There is a mental health crisis on college campuses across the United States. Data shows that students commonly struggle with managing stress and feelings of exhaustion. Many also struggle with overwhelming feelings of anxiety, depression, homesickness and loneliness.
The University of Washington Bothell is actively working to rewrite this script. To ensure students, faculty and staff are aware of the myriad resources available to them on campus, staff in the Health & Wellness Resource Center host the annual Wellness Fest.
Sponsored by Evergreen Health, the campuswide event takes place each spring quarter and brings together students, staff, faculty and community partners to promote mental health and student well-being at UW Bothell and Cascadia College.
“One of our primary goals is to decrease stigma and normalize help-seeking around mental health, through a lens of cultural humility,” said Jo Blue, HaWRC manager and lead organizer of the event. “We provide students with tools and tips for improving mental health as well as knowledge about on-campus and community wellness resources.”
Care and connection
The Wellness Fest will take place at the Activities & Recreation Center on Wednesday, May 18, from 11 a.m. to 4 p.m. and will include a wide assortment of hands-on activities and live events led by students and faculty.
From the School of Nursing & Health Studies, Dr. Hoa Appel, lecturer, and Dr. Kosuke Niitsu, assistant professor, will be overseeing a rock painting and origami station. “Folks with any mental illness need to have a positive distraction — something that is soothing and can allow them to focus more on themselves and being present,” Appel said. “Art is an excellent venue for that.”
Niitsu also sees art as a way of bringing community together. “It’s a great way to create a sense of social connection,” he said, “and to spread knowledge and healing in a way that is fun and relevant.”
In addition to Appel and Niitsu’s art therapy booth, there will be other booths with information about sexual and reproductive health, violence prevention and advocacy, substance abuse, financial wellness and physical health.
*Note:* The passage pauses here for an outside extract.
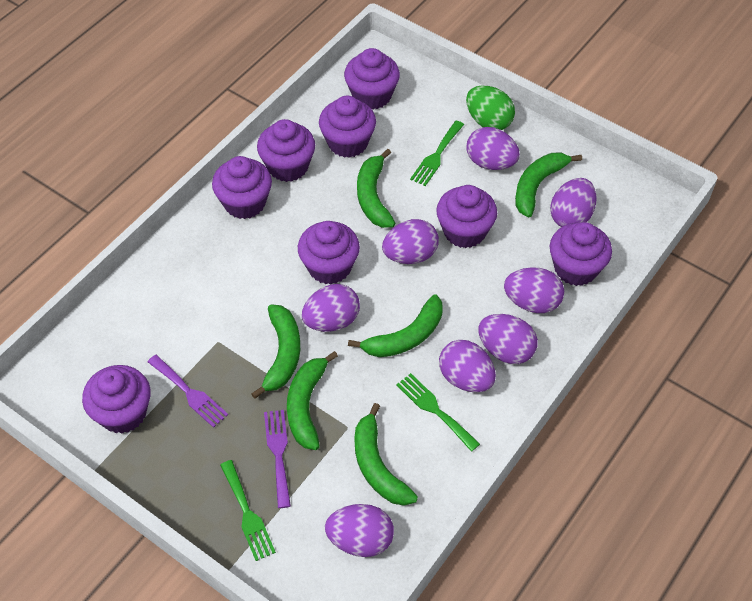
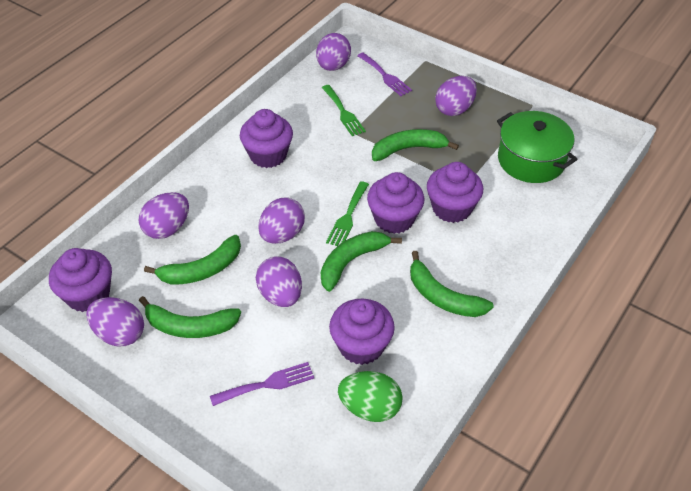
green banana: 6 -> 5
green fork: 3 -> 2
green pot: 0 -> 1
purple cupcake: 8 -> 5
purple egg: 8 -> 6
There also will be a panel of students speaking on their experiences around well-being.
One of these students is Sam Locke, a senior in the School of Interdisciplinary Arts & Sciences majoring both in Global Studies and in Society, Ethics & Human Behavior, with a minor in Gender, Women & Sexuality Studies. “I think it’s really important to be honest about mental and physical health on college campuses,” Locke said. “So often, there’s a mentality of ‘grind culture,’ which expects students, staff and faculty to push themselves, without time being given toward understanding the circumstances and lived experiences they come in with.
“When we are open about stigma and grind culture, we create space for people to receive and pursue the supports they need, as well as create a shift in attitude toward supporting the person as a whole,” she said. “That’s why I participate: I want to be able to use my identity and experiences in a way that supports an open dialogue and a cultural shift that benefits people holistically in the university setting.”
You are not alone
Also participating in the student panel is Kira Lemke, a senior in STEM majoring in Biology, with a minor in Neuroscience, who was diagnosed with obsessive compulsive disorder when she was in high school. “I was basically told that my life was over if I had even had one to begin with,” she said.
“I heard a version of that from my psychiatrist, my therapist and everyone in the support group. I was fortunate to have a family who challenged that narrative but at the cost that my relatives didn’t believe I had OCD at all because I was so high-functioning. Since then,” she said, “when I’ve shared with people that I have OCD, they mostly haven’t believed me because I don’t fit their image of what it should look like.”
In her first year, she mentioned in a class discussion that she has OCD, and after class a student came up to her and told her that she was brave to share her experience and that it meant a lot to hear her talk about it.
“The student also had OCD and had really been struggling with it,” Lemke said. “It was really sweet and touching to hear. It also caused me to look back at the last few years. If I’d been a different kind of person, someone who did care about what other people told me I was capable of or generally thought of me, my life would have been a nightmare.”
Since then, Lemke has been intentional about speaking up, especially about mental health. “I hope that events like this, and the smaller conversations people have in class discussions and with friends, challenge preconceived notions about mental illness and create a culture where people aren’t scared to share this part of themselves,” she said.
Stronger together
For Blue, Wellness Fest is about making sure students are aware of and feel the support of faculty and staff on campus.
“There are so many people at the University who are invested in their health and well-being — and who want to support them, in whatever way they can,” she said.
“My hope is that students take advantage of the resources and, at the very least, know that they are cared for, important and valued members of our community.”